** Opening Data shown block **
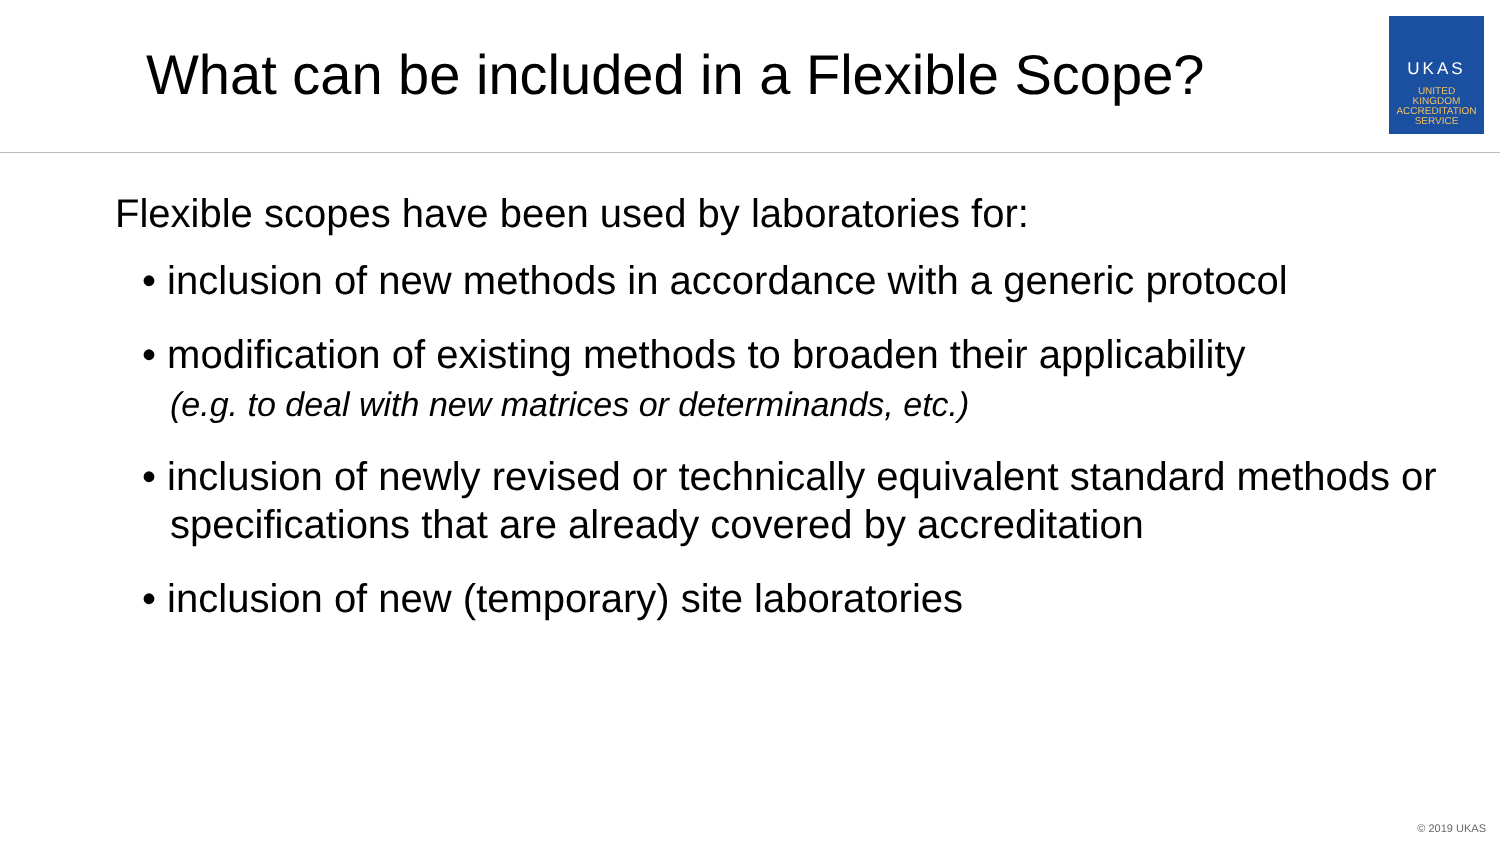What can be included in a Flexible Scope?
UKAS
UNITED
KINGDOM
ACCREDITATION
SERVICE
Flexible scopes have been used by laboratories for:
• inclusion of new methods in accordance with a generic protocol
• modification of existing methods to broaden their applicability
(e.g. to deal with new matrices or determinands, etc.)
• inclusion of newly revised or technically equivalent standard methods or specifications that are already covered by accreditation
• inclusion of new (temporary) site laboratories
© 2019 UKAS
** Closing Data shown block **
## Task directions:
The expected output is the full data above, reproduced exactly with no images.

## Problem solution:
What can be included in a Flexible Scope?
UKAS
UNITED
KINGDOM
ACCREDITATION
SERVICE
Flexible scopes have been used by laboratories for:
• inclusion of new methods in accordance with a generic protocol
• modification of existing methods to broaden their applicability
(e.g. to deal with new matrices or determinands, etc.)
• inclusion of newly revised or technically equivalent standard methods or specifications that are already covered by accreditation
• inclusion of new (temporary) site laboratories
© 2019 UKAS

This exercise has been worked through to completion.